Bulgar Uyanış Devrinin en sembolik yapılarından biri İstanbul’da Haliç’te bulunan Bulgar Metoh binasımüze olacak. Bulgar “Sveti Stefan” kilisesi karşısında bulunan tapınak, dikkatleri çekiyor. Sveti Stefan ise, Doğu Ortodoks dünyasının tek demir kilisesi olma özelliğini taşıyor. Kilise ve metoh 19 yüzyıl ortalarında inşa edilmiş. O zamanlarda İstanbul’a önemli oranda Bulgar yaşarmış. Milli Tarih Müzesi Müdürü Prof. Bojidar Dimitrov İstanbul’un Osmanlı İmperatorluğu başkenti dışında, büyük bir tüketim merkeziydi. Bulgar topraklarında üretilen her şeyi İstanbul adeta “yutuyormuş” diyor Dimitrov. Boğaz çevresindeki kent zamanla endüstri merkezi olarak yerini pekiştirir. Dericilik, abacılık, Osmanlı İmperatorluğu askerlerine giyimler orada yapılmaya başlamış.

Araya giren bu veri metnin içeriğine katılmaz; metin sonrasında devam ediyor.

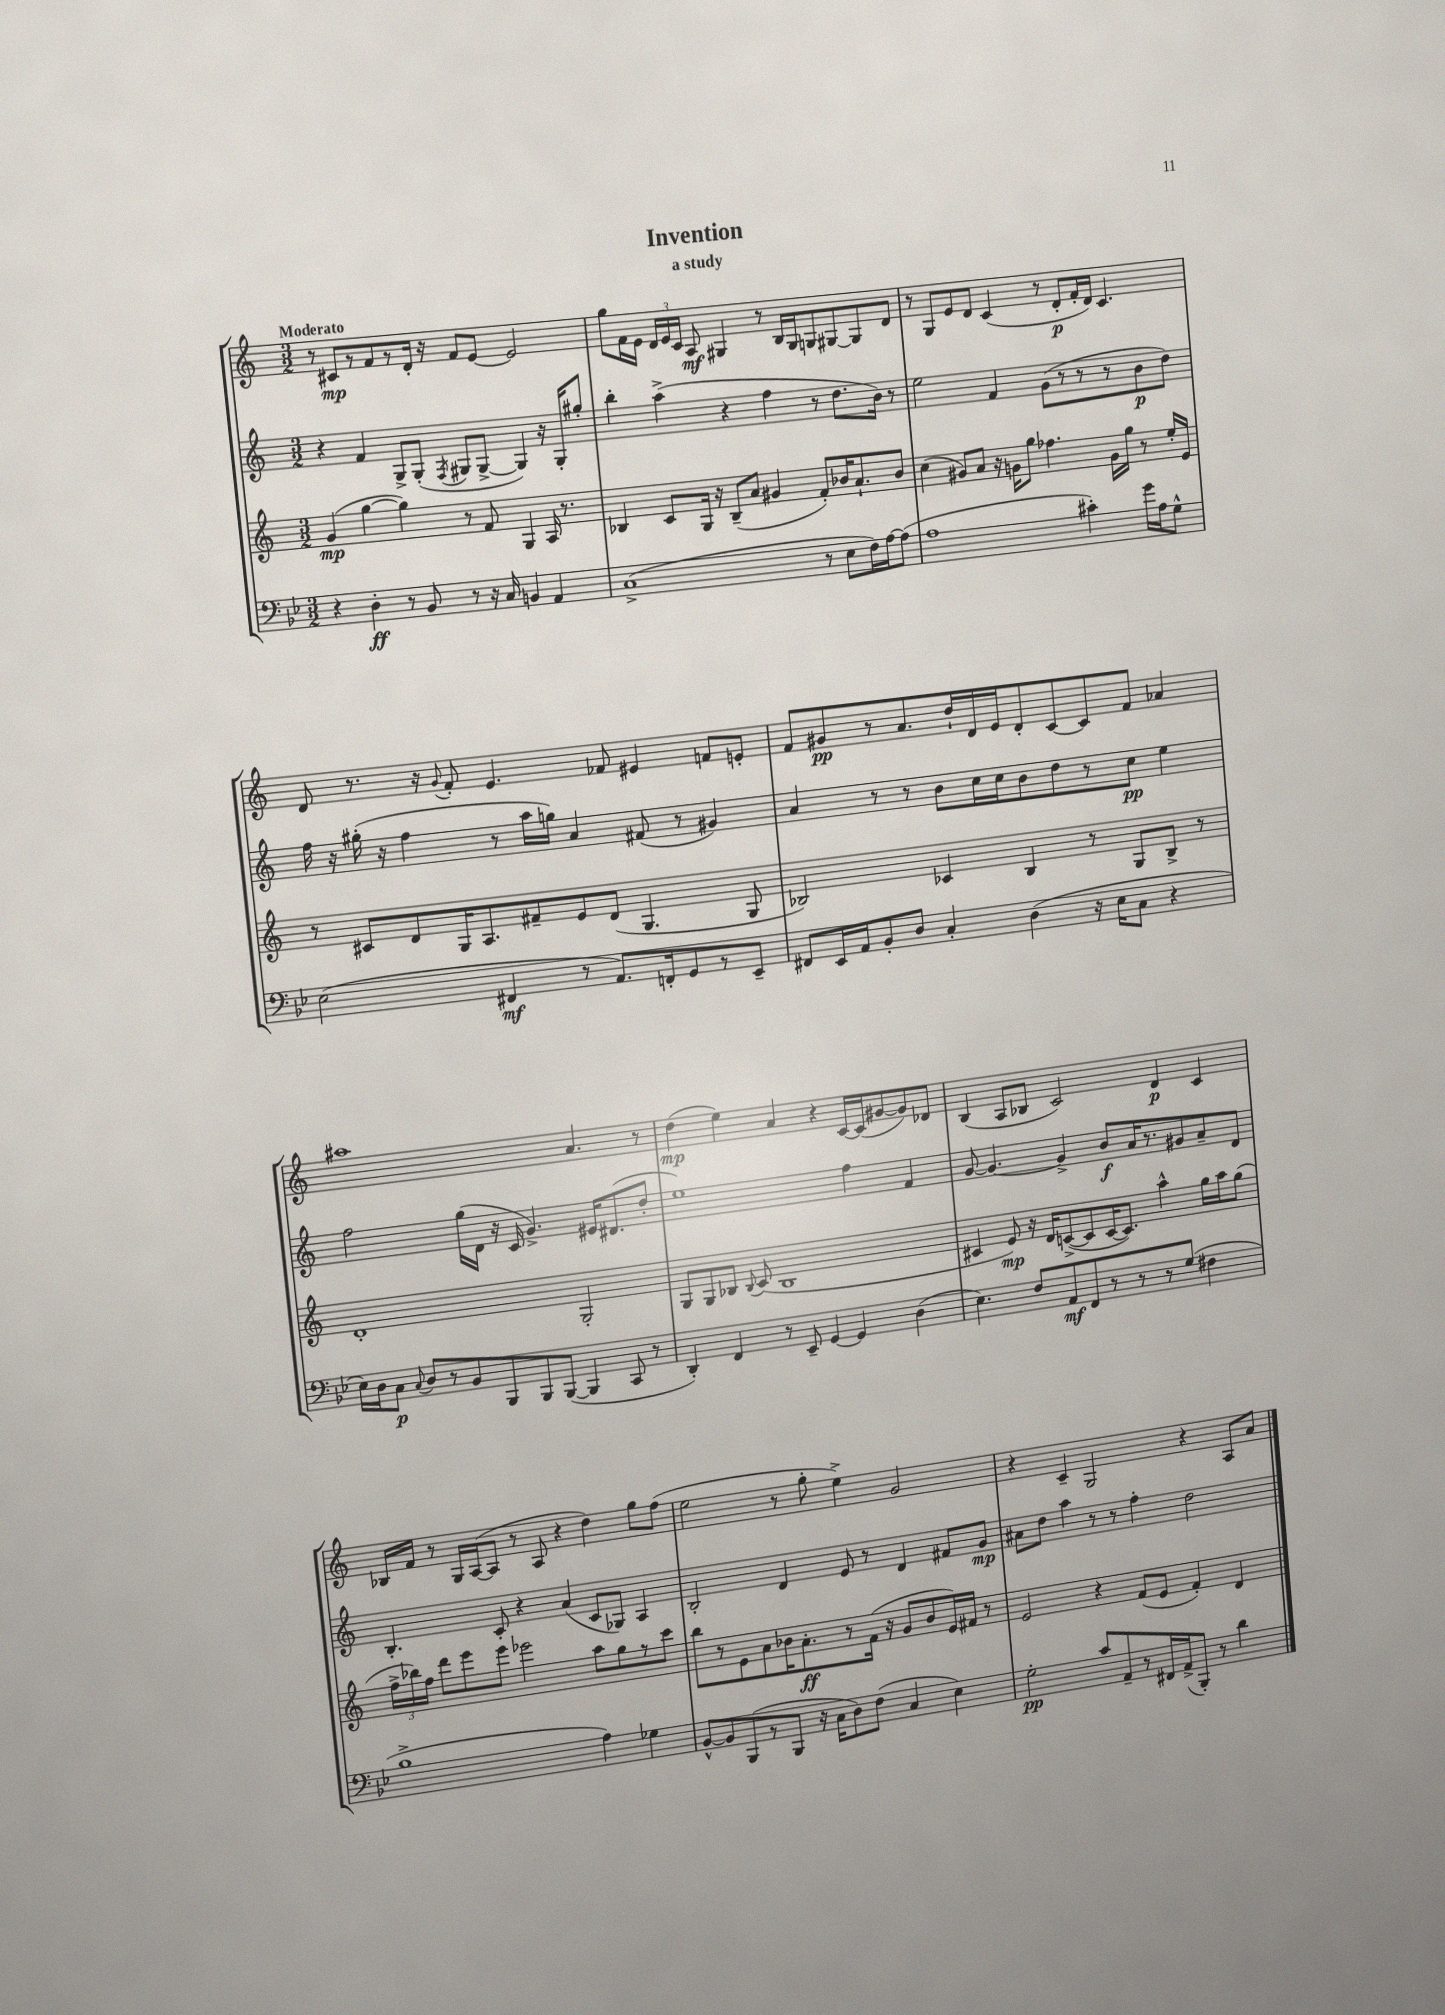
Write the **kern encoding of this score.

**kern	**kern	**kern	**kern
*staff4	*staff3	*staff2	*staff1
*clefF4	*clefG2	*clefG2	*clefG2
*k[b-e-]	*k[]	*k[]	*k[]
*M3/2	*M3/2	*M3/2	*M3/2
4r	(4g	4r	8r
.	.	.	8c#
4D'	[4gg	4f	8r
.	.	.	8f
8r	4gg])	8G^	8r
8BB-	.	(8G'	16d'
.	.	.	16r
.	.	8qF	.
8r	8r	8G#	8f
16r	8f	[8G#^	[8e
16C	.	.	.
4BB	4G	4G#])	2e]
4AA	16A	16r	.
.	8.r	16G#'	.
.	.	8gg#'	.
=	=	=	=
(1C^	4B-	4bb'	8gg
.	.	.	16f
.	.	.	16e
.	8c	(4aa^	24d
.	.	.	24e
.	.	.	24c
.	16G	.	8A
.	16r	.	.
.	(8B-~	4r	4G#
.	8a	.	.
.	4g#	4ff	8r
.	.	.	16B
.	.	.	16G#
8r	8f')	8r	8G
8E-	16b-	8.dd	[8G#
.	8.a`	.	.
16F)	.	.	8G#]
[16A	.	16b)	.
(8A]	8b-	8r	8d
=	=	=	=
1A	(4cc	2ee	8r
.	.	.	8G
.	8g#)	.	8e
.	8a	.	8d
.	16r	4f	(4c
.	16g	.	.
.	8gg	.	.
.	4.ff-	(8g	8r
.	.	8r	8d'
4c#')	.	8r	16f'
.	.	.	16d)
.	16g	8r	4.c
.	16gg	.	.
16g	8r	8b	.
16A	.	.	.
8G^^	16ee'	8dd)	.
.	16e	.	.
=	=	=	=
(2E-	8r	16ff	8d
.	.	16r	.
.	8c#	(16gg#'	8.r
.	.	16r	.
.	8d	4ff	.
.	.	.	16r
.	.	.	8qqg
.	16G	.	8f'
.	8.A	.	.
4FF#	.	8r	4.e
.	8f#~	16aa	.
.	.	16gg)	.
8r	8e	4a	.
8.AA)	(8d	.	8f-
.	4.G	(8f#	4e#
16FF'	.	.	.
8GG	.	8r	.
8r	.	4g#)	8f
8EE-~	8G	.	8e'
=	=	=	=
8FF#	2B-)	4a	8f
16EE-	.	.	8g#
16AA	.	.	.
8BB-'	.	8r	8r
8D	.	8r	8.a
4C'	4c-	8b	.
.	.	.	16dd`
.	.	16cc	16d
.	.	16cc	16e
(4D	4B-	8b	8d'
.	.	8dd	[8c
16r	8r	8r	8c]
16E-	.	.	.
8C	8G	8cc	8f
4r	8B-^	4ee	4a-
.	8r	.	.
=	=	=	=
16E-)	1d'	2ff	1aa#
16D	.	.	.
8C	.	.	.
8qqC	.	.	.
8D	.	.	.
8r	.	.	.
8BB-	.	(16gg	.
.	.	16d	.
8BBB-	.	16r	.
.	.	16c	.
8BBB-	.	4.g^)	.
([8BBB-	.	.	.
4BBB-]	2G'	.	4.a
.	.	16e#	.
.	.	(8.d#	.
8CC	.	.	.
8r	.	8dd'	8r
=	=	=	=
4DD')	8G	1ee)	(4dd
.	8G	.	.
4FF	8B-	.	4ee)
.	8qqB-	.	.
.	(8c	.	.
8r	1B-	.	4a
8EE-~	.	.	.
[4GG	.	.	4r
4GG]	.	4ff	[16c
.	.	.	(16c]
.	.	.	[8g#
(4D	.	4f	8g#])
.	.	.	8d-
=	=	=	=
4.E-)	4c#	[8g	(4B
.	.	4.g_	.
.	8e)	.	8A
8F	16r	.	8B-
.	16d	.	.
8AA	([8c^	4g^]	2c)
8FF	8c]	.	.
8r	[16c	8b	.
.	8.c])	.	.
8r	.	16a	.
.	.	8.r	.
8r	4aa^^	.	4d
(8G	.	8g#	.
4F#	16gg	8a~	4c
.	16aa	.	.
.	(8gg	8d	.
=	=	=	=
1B-^	24ff^	4.B'	16B-
.	24bb-)	.	.
.	.	.	16f
.	24ff	.	.
.	8ddd	.	8r
.	8eee	.	16G
.	.	.	([16A
.	8eee	8c'	8A]
.	2eee-	4r	8r
.	.	.	8A
.	.	(4a	4r
4A)	8aa	8c	4dd)
.	8gg	8G-)	.
4G-	8r	4A	8gg
.	8ccc	.	(8ff
=	=	=	=
[8BB-^^	8bb	2B'	2ee
8BB-]	8r	.	.
(8BBB-	8e	.	.
8r	8a	.	.
8BBB-	16b-	4d	8r
.	8.a'	.	.
16r	.	.	8gg'
16C	.	.	.
8D)	8r	8e	4ee^)
(8F	(16f	8r	.
.	16r	.	.
4C	8g	4d	2g
.	8b-	.	.
4E-)	16e)	8f#	.
.	16f#	.	.
.	8r	8g	.
=	=	=	=
2G'	2e	8a#	4r
.	.	8dd	.
.	.	4aa	4c~
8c	4r	8r	2G
8AA~	.	8r	.
8r	(8f	4ff'	.
16FF#	8e	.	.
(16AA^	.	.	.
8BBB-')	4f')	2dd	4r
8r	.	.	.
4d	4d	.	8A
.	.	.	8a
==	==	==	==
*-	*-	*-	*-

“Bulgar camiası zamanla 60 bin kişiye ulaşmış. Onların çoğu şirket sahibi, zanaatçı ve zengin tüccar kişilermiş. Devletin verdiği iş tekliflerini kabul eden kesim olmuşlar. Kırım savaşı ardından kilise- özgürlük savaşları başlar. Bu sıradan bir kilise mücadelesi olmadı, Bulgarların patrikhane ve dini şura savaşı dışında, Ekümenik Patrikhaneden kurtuluş mücadelesi oldu. Bulgar Kilisesi 1393 yılında Yunan Ekümenik Patrikhanesine zorunlu olarak sokuldu. Tırnovgrad’ın 1393’te Osmanlı egemenliğine altına girdiğinde Bulgar kilisesi Ekümen Patriğne bağlandı. Bulgarlar, kilise sınırlarıyla beraber, etnik topraklarının sınırlarını da çizmek ister. Uygun bir günde ve siyasi ortamda onları Bulgaristan’ın politik haritasına çevirmeyi hayal ederler”.
Metoh farklı mesleklerden Bulgarların toplandığı bir merkeze dönüşür. Hem konaklama ve yurt görevi, hem memleketten haber alma, hem yurttaşların, soydaşların bir araya geldiği merkeze dönüşür. Orada 20’den fazla gazete ve dergi yazılır, basılır. Osmanlı İmparatorluğunda ilk Bulgar okulu da orada açılır.
“Bina uzun süre terkedilmiş kaldı. Son zamanlarda Bulgar hükümetinden sağlanan mali kaynaklarla tamir edildi. Benim Dış Bulgarlardan Sorumlu Bakan olduğum dönemlerde kaynaklar ayırmayı başardık ve sonuçta beş yılda metohu eski haline uygun restore ettik. Şimdi amacımız onu müzeye çevirmek. Bunu yapacağız. Bu bizim bir borcumuzdur. Orada yaşamış olan Bulgarlara bir manevi borç sayılır. Trakya Bulgarların bir varisi olarak bu beni de mutlu edecektir. Ailem İstanbul yakınlarından bir köyden göç etmiş. Boğaz’da Haliç boyunda bir Bulgar müzesini 24 Mayıs günü, Bulgar ve Slav Alfabesi Gününde açacağımızı umuyorum”. Müzeye, İstanbul’daki Bulgarların yaşantısı ve Bulgar Kilisesi tarihiyle ilgili eserler sergilenecek.